How the two worlds diverge

This is not an exhaustive list, the full divergence lives in the brand.md and product.md reference files, but the shape of the difference:

DimensionBrandProduct
Type lanesEditorial-magazine, luxury, brutalist, consumer-warm, tech-minimal, all available. Swing.Tighter set: neutral sans + optional mono, sized for dense reading, fluid type reserved for marketing surfaces.
MotionChoreographed entrances, scroll-driven sequences, decorative moments earn their place.Restrained. State changes only. Animation serves feedback, not atmosphere.
ColorFull palette, Committed, or Drenched are all on the table.Restrained by default. Accents carry meaning; color is not decoration.
DensityWhatever the narrative wants. Generous whitespace or packed rule-divided columns both valid.Comfortable to dense. Every pixel earns its place.
ReferencesReal-world, from the right lane. Klim specimen pages or Broadsheet masthead, not “modern SaaS”.Category best-tool. Linear, Figma, Notion, Raycast, Stripe.

The same command, /impeccable typeset, pulls from different fonts in the two worlds. The same command, /impeccable animate, picks different motion vocabularies. The same command, /impeccable layout, assumes different density defaults. You do not re-learn the command: you answer the register question once, and the command adapts.

Step 1. Decide or inherit

If you haven’t run /impeccable teach yet, run it now. The first question is about register:

/impeccable teach

Teach scans your codebase first and forms a hypothesis: routes like /, /pricing, /blog, hero sections, scroll-driven content point toward brand. Routes like /app, /dashboard, /settings, forms and tables point toward product. It leads with the hypothesis rather than starting cold:

From the codebase, this looks like a product surface, does that match your intent, or should we treat it differently?
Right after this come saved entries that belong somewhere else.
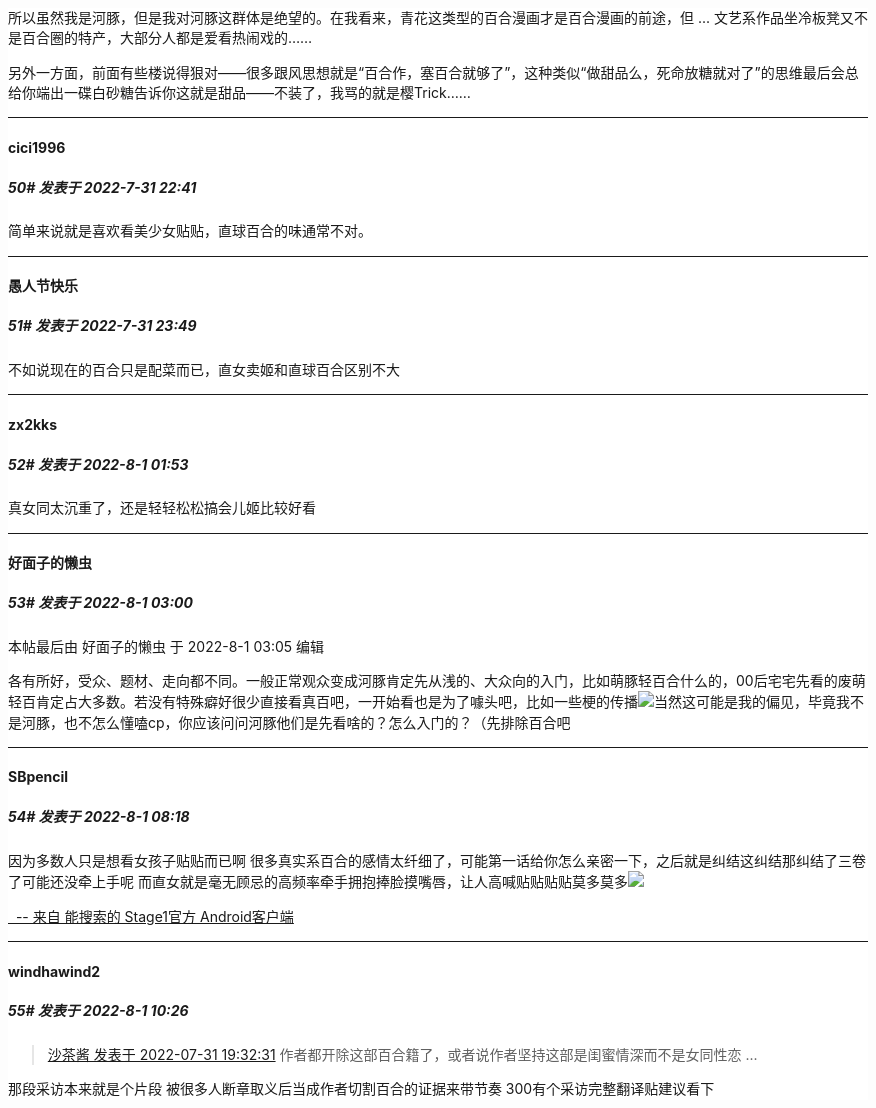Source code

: 所以虽然我是河豚，但是我对河豚这群体是绝望的。在我看来，青花这类型的百合漫画才是百合漫画的前途，但 ...</blockquote>
文艺系作品坐冷板凳又不是百合圈的特产，大部分人都是爱看热闹戏的……

另外一方面，前面有些楼说得狠对——很多跟风思想就是“百合作，塞百合就够了”，这种类似“做甜品么，死命放糖就对了”的思维最后会总给你端出一碟白砂糖告诉你这就是甜品——不装了，我骂的就是樱Trick……

*****

####  cici1996  
##### 50#       发表于 2022-7-31 22:41

简单来说就是喜欢看美少女贴贴，直球百合的味通常不对。

*****

####  愚人节快乐  
##### 51#       发表于 2022-7-31 23:49

不如说现在的百合只是配菜而已，直女卖姬和直球百合区别不大

*****

####  zx2kks  
##### 52#       发表于 2022-8-1 01:53

真女同太沉重了，还是轻轻松松搞会儿姬比较好看

*****

####  好面子的懒虫  
##### 53#       发表于 2022-8-1 03:00

 本帖最后由 好面子的懒虫 于 2022-8-1 03:05 编辑 

各有所好，受众、题材、走向都不同。一般正常观众变成河豚肯定先从浅的、大众向的入门，比如萌豚轻百合什么的，00后宅宅先看的废萌轻百肯定占大多数。若没有特殊癖好很少直接看真百吧，一开始看也是为了噱头吧，比如一些梗的传播<img src="https://static.saraba1st.com/image/smiley/face2017/009.gif" referrerpolicy="no-referrer">当然这可能是我的偏见，毕竟我不是河豚，也不怎么懂嗑cp，你应该问问河豚他们是先看啥的？怎么入门的？（先排除百合吧

*****

####  SBpencil  
##### 54#       发表于 2022-8-1 08:18

因为多数人只是想看女孩子贴贴而已啊
很多真实系百合的感情太纤细了，可能第一话给你怎么亲密一下，之后就是纠结这纠结那纠结了三卷了可能还没牵上手呢
而直女就是毫无顾忌的高频率牵手拥抱捧脸摸嘴唇，让人高喊贴贴贴贴莫多莫多<img src="https://static.saraba1st.com/image/smiley/face2017/075.png" referrerpolicy="no-referrer">

[  -- 来自 能搜索的 Stage1官方 Android客户端](https://www.coolapk.com/apk/140634)

*****

####  windhawind2  
##### 55#       发表于 2022-8-1 10:26

<blockquote><a href="httphttps://bbs.saraba1st.com/2b/forum.php?mod=redirect&amp;goto=findpost&amp;pid=56882980&amp;ptid=2084437" target="_blank">沙茶酱 发表于 2022-07-31 19:32:31</a>
作者都开除这部百合籍了，或者说作者坚持这部是闺蜜情深而不是女同性恋 ...</blockquote>那段采访本来就是个片段 被很多人断章取义后当成作者切割百合的证据来带节奏 300有个采访完整翻译贴建议看下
If the project genuinely spans both (a product with a big marketing landing), teach asks which register describes the primary surface. Register is per-project, not per-page, but you can override it per task when needed.

Step 2. Verify the register landed

Open PRODUCT.md and look for the ## Register section. It should carry a bare value, not prose:

## Register

brand

If the section is missing (you’re on an older PRODUCT.md from pre-v3.0), re-run /impeccable teach. It will detect the gap and add the field without re-interviewing you on everything else.
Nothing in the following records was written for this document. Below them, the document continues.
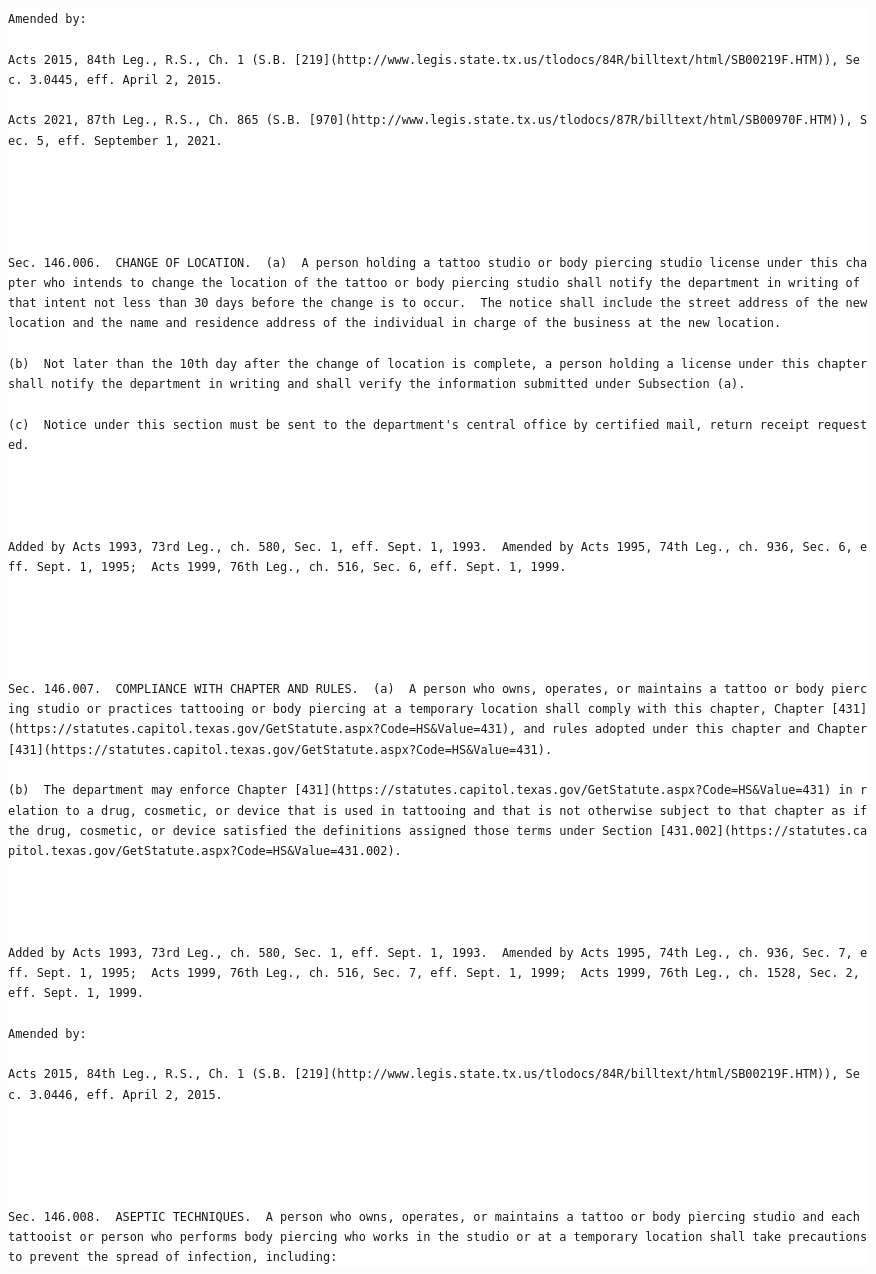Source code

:     Amended by: 
    
    Acts 2015, 84th Leg., R.S., Ch. 1 (S.B. [219](http://www.legis.state.tx.us/tlodocs/84R/billtext/html/SB00219F.HTM)), Sec. 3.0445, eff. April 2, 2015.
    
    Acts 2021, 87th Leg., R.S., Ch. 865 (S.B. [970](http://www.legis.state.tx.us/tlodocs/87R/billtext/html/SB00970F.HTM)), Sec. 5, eff. September 1, 2021.
    
    
    
    
    
    Sec. 146.006.  CHANGE OF LOCATION.  (a)  A person holding a tattoo studio or body piercing studio license under this chapter who intends to change the location of the tattoo or body piercing studio shall notify the department in writing of that intent not less than 30 days before the change is to occur.  The notice shall include the street address of the new location and the name and residence address of the individual in charge of the business at the new location.
    
    (b)  Not later than the 10th day after the change of location is complete, a person holding a license under this chapter shall notify the department in writing and shall verify the information submitted under Subsection (a).
    
    (c)  Notice under this section must be sent to the department's central office by certified mail, return receipt requested.
    
    
    
    
    Added by Acts 1993, 73rd Leg., ch. 580, Sec. 1, eff. Sept. 1, 1993.  Amended by Acts 1995, 74th Leg., ch. 936, Sec. 6, eff. Sept. 1, 1995;  Acts 1999, 76th Leg., ch. 516, Sec. 6, eff. Sept. 1, 1999.
    
    
    
    
    
    Sec. 146.007.  COMPLIANCE WITH CHAPTER AND RULES.  (a)  A person who owns, operates, or maintains a tattoo or body piercing studio or practices tattooing or body piercing at a temporary location shall comply with this chapter, Chapter [431](https://statutes.capitol.texas.gov/GetStatute.aspx?Code=HS&Value=431), and rules adopted under this chapter and Chapter [431](https://statutes.capitol.texas.gov/GetStatute.aspx?Code=HS&Value=431).
    
    (b)  The department may enforce Chapter [431](https://statutes.capitol.texas.gov/GetStatute.aspx?Code=HS&Value=431) in relation to a drug, cosmetic, or device that is used in tattooing and that is not otherwise subject to that chapter as if the drug, cosmetic, or device satisfied the definitions assigned those terms under Section [431.002](https://statutes.capitol.texas.gov/GetStatute.aspx?Code=HS&Value=431.002).
    
    
    
    
    Added by Acts 1993, 73rd Leg., ch. 580, Sec. 1, eff. Sept. 1, 1993.  Amended by Acts 1995, 74th Leg., ch. 936, Sec. 7, eff. Sept. 1, 1995;  Acts 1999, 76th Leg., ch. 516, Sec. 7, eff. Sept. 1, 1999;  Acts 1999, 76th Leg., ch. 1528, Sec. 2, eff. Sept. 1, 1999.
    
    Amended by: 
    
    Acts 2015, 84th Leg., R.S., Ch. 1 (S.B. [219](http://www.legis.state.tx.us/tlodocs/84R/billtext/html/SB00219F.HTM)), Sec. 3.0446, eff. April 2, 2015.
    
    
    
    
    
    Sec. 146.008.  ASEPTIC TECHNIQUES.  A person who owns, operates, or maintains a tattoo or body piercing studio and each tattooist or person who performs body piercing who works in the studio or at a temporary location shall take precautions to prevent the spread of infection, including:
    
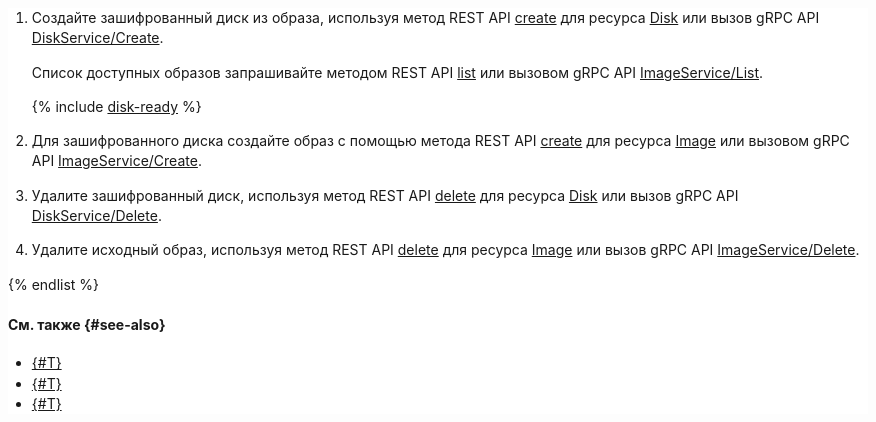   1. Создайте зашифрованный диск из образа, используя метод REST API [create](../../api-ref/Disk/create.md) для ресурса [Disk](../../api-ref/Disk/index.md) или вызов gRPC API [DiskService/Create](../../api-ref/grpc/Disk/create.md).

      Список доступных образов запрашивайте методом REST API [list](../../api-ref/Image/list.md) или вызовом gRPC API [ImageService/List](../../api-ref/grpc/Image/list.md).

      {% include [disk-ready](../../../_includes/compute/disk-ready.md) %}

  1. Для зашифрованного диска создайте образ с помощью метода REST API [create](../../api-ref/Image/create.md) для ресурса [Image](../../api-ref/Image/index.md) или вызовом gRPC API [ImageService/Create](../../api-ref/grpc/Image/create.md).

  1. Удалите зашифрованный диск, используя метод REST API [delete](../../api-ref/Disk/delete.md) для ресурса [Disk](../../api-ref/Disk/index.md) или вызов gRPC API [DiskService/Delete](../../api-ref/grpc/Disk/delete.md).

  1. Удалите исходный образ, используя метод REST API [delete](../../api-ref/Image/delete.md) для ресурса [Image](../../api-ref/Image/index.md) или вызов gRPC API [ImageService/Delete](../../api-ref/grpc/Image/delete.md).

{% endlist %}


#### См. также {#see-also}

* [{#T}](../../concepts/encryption.md)
* [{#T}](../disk-control/disk-encrypt.md)
* [{#T}](../snapshot-control/snapshot-encrypt.md)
Step 3. Override per task when you need to

Most of the time, register is set once and forgotten. But a product project might occasionally need a single brand surface (a launch landing, an investor one-pager) without flipping the whole project.

You have two options:

  • Name it in the brief./impeccable craft a launch landing for v2, brand register for this one page.” The skill honors the override for that task only.
  • Set a per-surface register. If the override is lasting, add a short note in PRODUCT.md under an explicit section: ## Register overrides: /launch is brand. Commands that read PRODUCT.md will respect it.

What to try next

  • Run a command that is register-sensitive and watch the divergence: /impeccable typeset the pricing page on a product project vs. a brand project will pick different type families, different scale ratios, and different pairings.
  • Pair with getting started if you haven’t installed Impeccable yet.
  • Reach for /impeccable document after teach to capture the visual side (colors, components) into DESIGN.md.

Common issues

  • Register keeps slipping the wrong way. If you set product but commands keep producing brand-feeling output, check that PRODUCT.md is at the project root and the ## Register section has a bare value (no prose, no explanation, just the word). Commands can only read what is there.
  • The hypothesis teach formed is wrong. Disagree in the answer. Teach is asking, not telling.
  • A project is genuinely 50/50. Pick the primary surface, then use per-task overrides for the minority one. Trying to average the two in PRODUCT.md produces worse output than committing to one.